Activity. Please report every line of the records below that contains the word "range", counting only matches with the same case.

[[ Records shown, beginning ]]

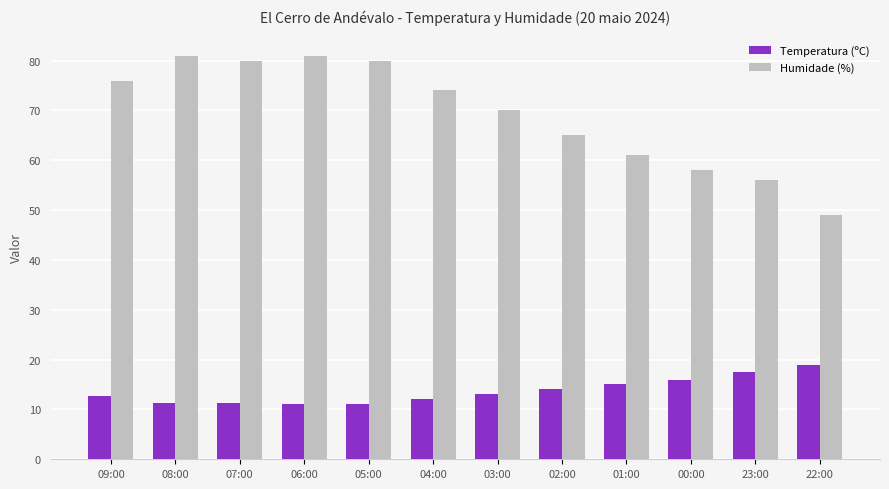

True or false: Temperatura (ºC) has a value of 12.7 at 09:00.

True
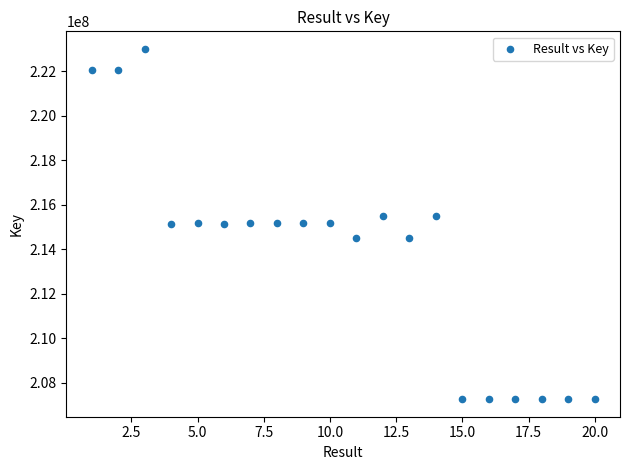

What is the range of X values (max minus min)?

19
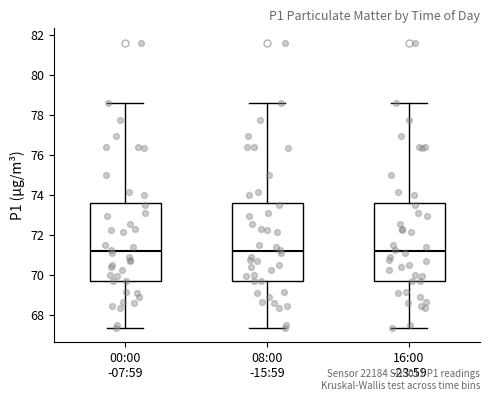

Reading left to right, read every box against the y-axis: the position of its median line, the range the box covers, and the ends of its whiskers. The values are not printed on the chart, so give them approximately, as read against the axis.

00:00 -07:59: median 71.2, box 69.6 to 73.6, whiskers 67.4 to 78.6
08:00 -15:59: median 71.2, box 69.6 to 73.6, whiskers 67.4 to 78.6
16:00 -23:59: median 71.2, box 69.6 to 73.6, whiskers 67.4 to 78.6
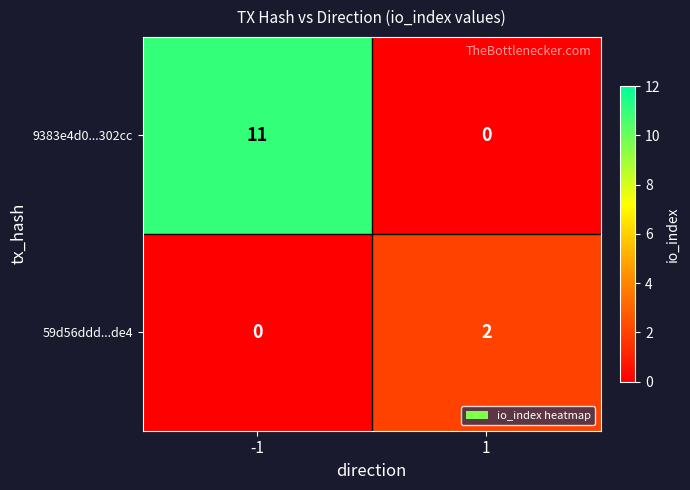

Which series has the largest total across all categories?

9383e4d0...302cc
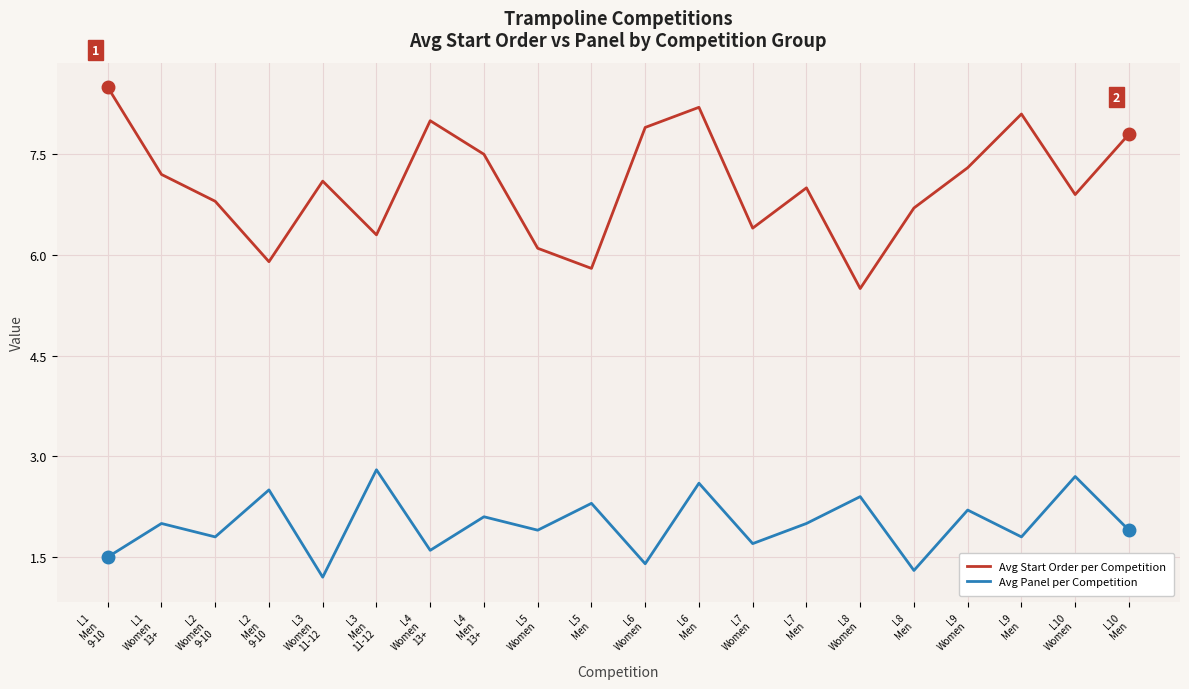

What is the difference between the maximum and minimum values in the Avg Panel per Competition series?

1.6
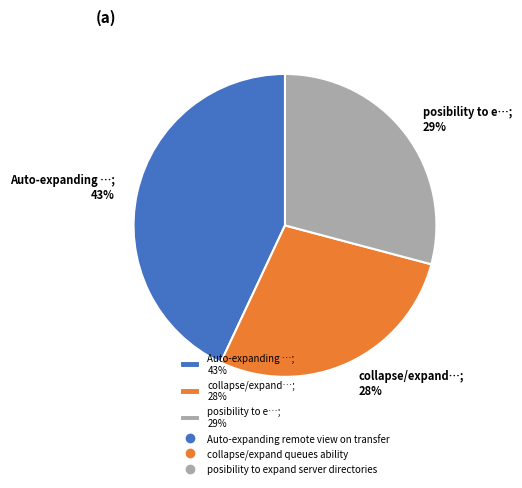

What percentage is the collapse/expand…; 28% slice, to the nearest percent?

28%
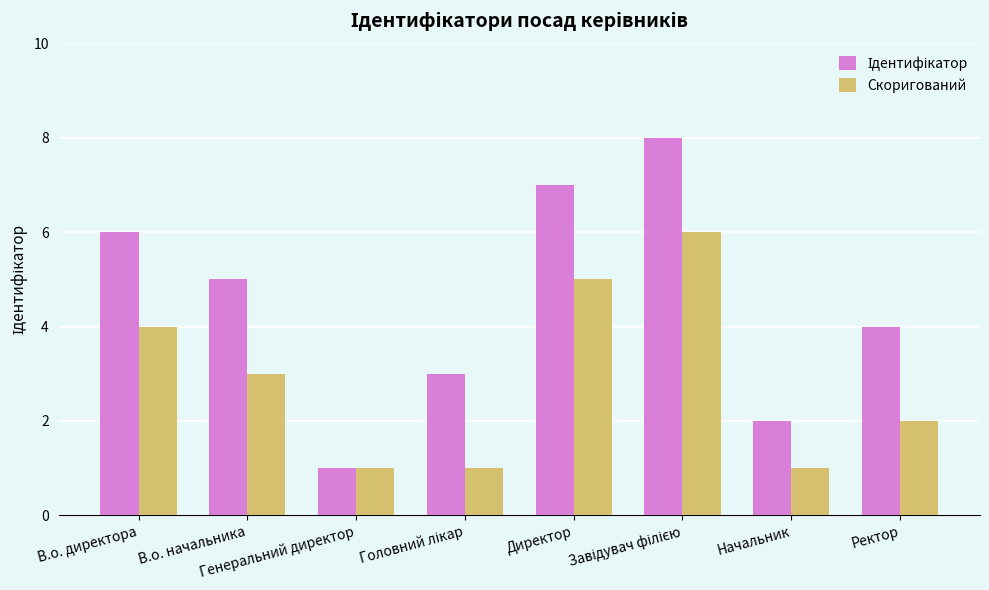

What is the total value across all series at Генеральний директор?

2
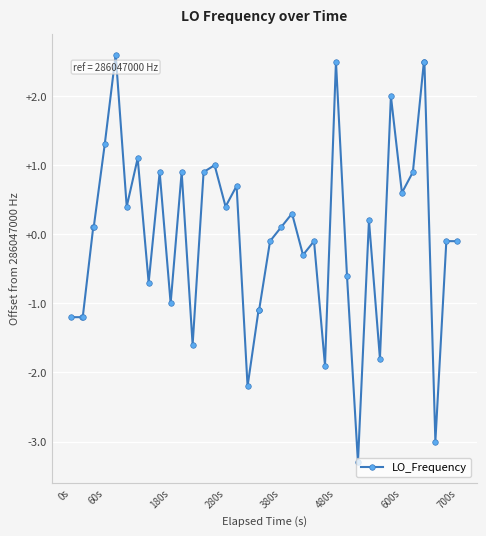

True or false: there are more than 1 points higher than both neighbors.

True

[[ Records shown, end ]]

Solved problem.
What is the range of X values (max minus min)?
Reading left to right, read every box against the y-axis: the position of its median line, the range the box covers, and the ends of its whiskers. The values are not printed on the chart, so give them approximately, as read against the axis.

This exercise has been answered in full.